EXTRAIT FOURNI ▸
J’ignore comment François
Jullien a reçu le livre de Jean-François Billeter, mais l’attaque frontale est
le plus grand des compliments qu’un philosophe puisse recevoir d’un autre
philosophe : personne n’attaque ce qui est insignifiant.
Étant un simple lecteur, les
compliments et invectives qu’échangent des auteurs ne m’intéressent que s’ils
m’éclairent. Souvent la polémique est plus vivante, plus instructive que
l’exposé serein d’une doctrine.
* *
En lisant Billeter, j’ai ainsi
compris que personne, parmi ceux qui parlent de la Chine, ne pouvait en rendre
un compte exact – qu’il s’agisse de Needham, de
Granet, de Jullien, de Billeter et même des
Chinois. Chacun parle en effet à partir d’un point de vue qui lui est propre. Il
ne peut pas en être autrement et le lecteur doit garder assez de distance avec
le texte, quel qu’il soit, pour savoir que celui-ci est inévitablement
incomplet.
On ne doit donc pas reprocher à
un auteur les lacunes qui résultent de son point de vue : une loi de la nature,
aussi réjouissante qu’implacable, veut d’ailleurs que celui qui formule ce
reproche manifeste, lorsqu’il s’explique, une compréhension plus étroite que
celle qu’il critique.
Que toute description soit
limitée, cela ne s’applique d’ailleurs pas seulement à la Chine : lorsque j’ai
tenté de décrire
le cœur secret de la France,
j’étais bien conscient des limites de ce texte.
Si la parole ne peut pas
formuler entièrement l’être que l’on décrit, doit-on se taire ? Non, car si ce
que l’on dit est toujours incomplet ce n’est pas nécessairement faux. Une
caricature, par exemple, ne sera jamais exacte ni complète ; elle pourra
cependant souligner des traits qu’il est utile de faire ressortir.
* *
Quel est donc le point de vue
de Billeter ? Je vais tenter de le résumer :
Ce que l’on appelle
« civilisation chinoise », dit-il, est un dispositif que le pouvoir impérial a
secrété afin d’occulter sa nature despotique. L’empire a ainsi été présenté
comme conforme aux lois de l’univers, devant lesquelles chacun doit s’incliner.
Pour que l’exemption de toute loi morale dont jouissait le souverain n’apparût
pas, il fut déclaré « Fils du Ciel » et ses conseillers ont élaboré un culte de
l’Un, censé régir toute chose. Les Jésuites, qui n’ont connu que les
classes dirigeantes, ont été dupes de ce dispositif qui fonctionne encore en
Chine et contre lequel luttent quelques personnes courageuses.
Les différences que l’on
perçoit entre la Chine et l’Occident, étant des conséquences de ce dispositif de
domination, sont dénuées de profondeur et l’altérité de la Chine est un mythe.
Ainsi, quand Jullien accorde un rôle central à une « pensée de l’immanence »

LISTE AFFICHÉE ▸
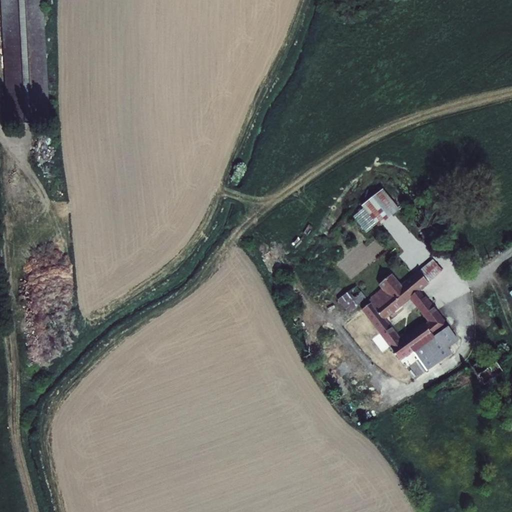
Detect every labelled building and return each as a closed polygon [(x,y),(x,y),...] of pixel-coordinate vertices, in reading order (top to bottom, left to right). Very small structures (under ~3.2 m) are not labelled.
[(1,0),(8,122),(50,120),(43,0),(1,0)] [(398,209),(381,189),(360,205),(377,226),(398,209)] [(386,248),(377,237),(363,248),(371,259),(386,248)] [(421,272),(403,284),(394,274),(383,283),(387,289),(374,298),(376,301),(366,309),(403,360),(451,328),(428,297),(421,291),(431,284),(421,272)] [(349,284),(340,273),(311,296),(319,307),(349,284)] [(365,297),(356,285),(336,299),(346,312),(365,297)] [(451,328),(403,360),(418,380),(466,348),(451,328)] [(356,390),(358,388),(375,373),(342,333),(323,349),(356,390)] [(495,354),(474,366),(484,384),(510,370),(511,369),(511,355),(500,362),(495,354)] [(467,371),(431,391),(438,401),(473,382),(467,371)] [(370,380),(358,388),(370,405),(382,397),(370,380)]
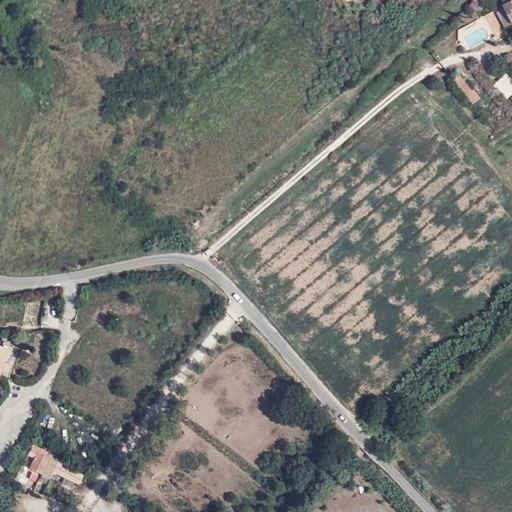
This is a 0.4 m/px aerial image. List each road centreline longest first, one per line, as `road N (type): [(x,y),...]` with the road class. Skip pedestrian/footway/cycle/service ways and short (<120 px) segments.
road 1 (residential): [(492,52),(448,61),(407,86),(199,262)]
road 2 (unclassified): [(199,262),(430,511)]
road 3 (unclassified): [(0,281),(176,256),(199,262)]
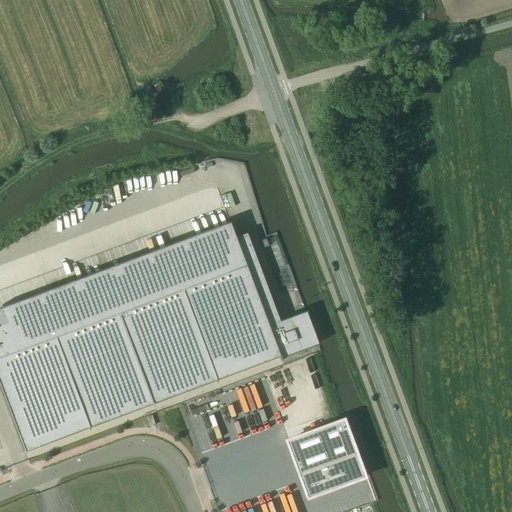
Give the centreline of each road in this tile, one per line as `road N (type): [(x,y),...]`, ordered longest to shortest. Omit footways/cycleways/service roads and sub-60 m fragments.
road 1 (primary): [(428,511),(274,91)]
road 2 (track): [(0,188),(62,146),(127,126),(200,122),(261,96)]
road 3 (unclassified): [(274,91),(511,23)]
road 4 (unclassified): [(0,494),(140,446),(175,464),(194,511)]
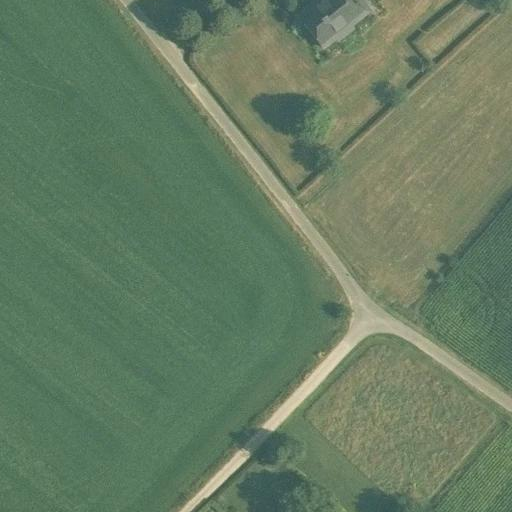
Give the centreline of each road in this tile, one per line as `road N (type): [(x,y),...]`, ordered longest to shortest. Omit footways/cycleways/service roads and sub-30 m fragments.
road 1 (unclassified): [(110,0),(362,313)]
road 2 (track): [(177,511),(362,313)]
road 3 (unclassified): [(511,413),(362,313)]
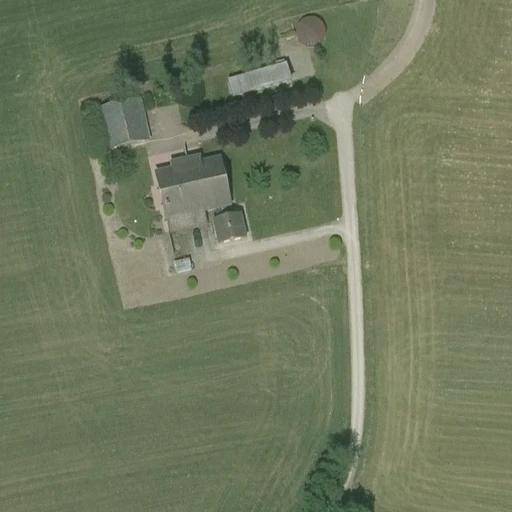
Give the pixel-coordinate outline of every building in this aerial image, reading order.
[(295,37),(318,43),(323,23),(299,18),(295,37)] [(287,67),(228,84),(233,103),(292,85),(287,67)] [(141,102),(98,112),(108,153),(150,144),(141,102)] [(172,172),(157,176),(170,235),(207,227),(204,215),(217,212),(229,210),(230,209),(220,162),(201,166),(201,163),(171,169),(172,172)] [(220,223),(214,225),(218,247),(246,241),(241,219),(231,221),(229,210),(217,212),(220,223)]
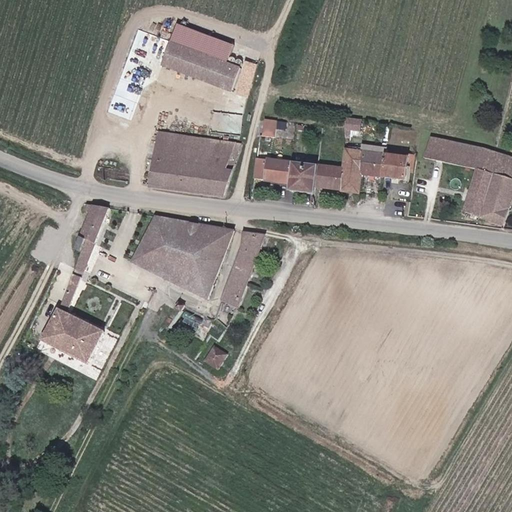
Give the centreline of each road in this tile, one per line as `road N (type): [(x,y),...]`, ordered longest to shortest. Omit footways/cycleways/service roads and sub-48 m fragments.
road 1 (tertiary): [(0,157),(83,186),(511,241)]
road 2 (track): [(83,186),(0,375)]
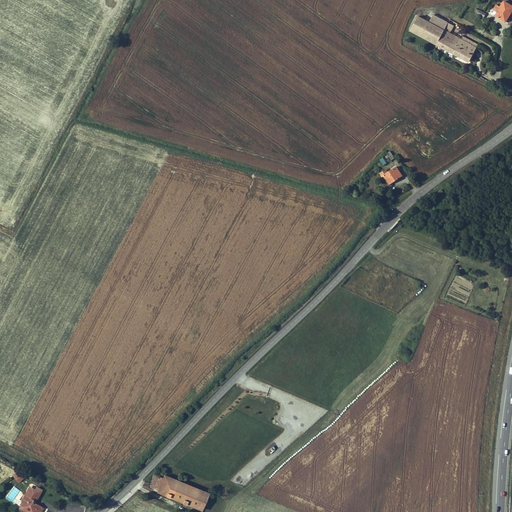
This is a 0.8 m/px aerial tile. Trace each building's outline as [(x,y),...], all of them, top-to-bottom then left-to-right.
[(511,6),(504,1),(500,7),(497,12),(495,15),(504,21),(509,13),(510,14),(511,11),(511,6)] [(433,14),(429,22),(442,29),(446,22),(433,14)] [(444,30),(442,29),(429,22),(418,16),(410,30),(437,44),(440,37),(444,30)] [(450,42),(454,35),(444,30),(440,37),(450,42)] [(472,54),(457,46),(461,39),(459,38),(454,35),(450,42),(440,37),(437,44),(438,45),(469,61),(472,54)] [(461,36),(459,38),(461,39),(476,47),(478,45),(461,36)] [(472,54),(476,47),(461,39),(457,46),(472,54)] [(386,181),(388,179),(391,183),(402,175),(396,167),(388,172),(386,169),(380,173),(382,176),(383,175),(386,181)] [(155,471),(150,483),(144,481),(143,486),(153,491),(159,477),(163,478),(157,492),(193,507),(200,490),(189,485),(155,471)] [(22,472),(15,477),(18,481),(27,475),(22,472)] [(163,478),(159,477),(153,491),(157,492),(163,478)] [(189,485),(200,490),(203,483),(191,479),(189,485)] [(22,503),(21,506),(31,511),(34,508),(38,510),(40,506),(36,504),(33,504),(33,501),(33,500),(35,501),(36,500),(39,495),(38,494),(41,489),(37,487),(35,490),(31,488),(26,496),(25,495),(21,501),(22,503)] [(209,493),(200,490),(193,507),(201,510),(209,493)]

CONSIGNE ▸ Relevez tous ceux que l'extrait cite comme incapables de rendre un compte exact de la Chine. La liste n'a aucun rôle dans ce travail.

RÉPONSE ▸ Needham, Granet, Jullien, Billeter et les Chinois.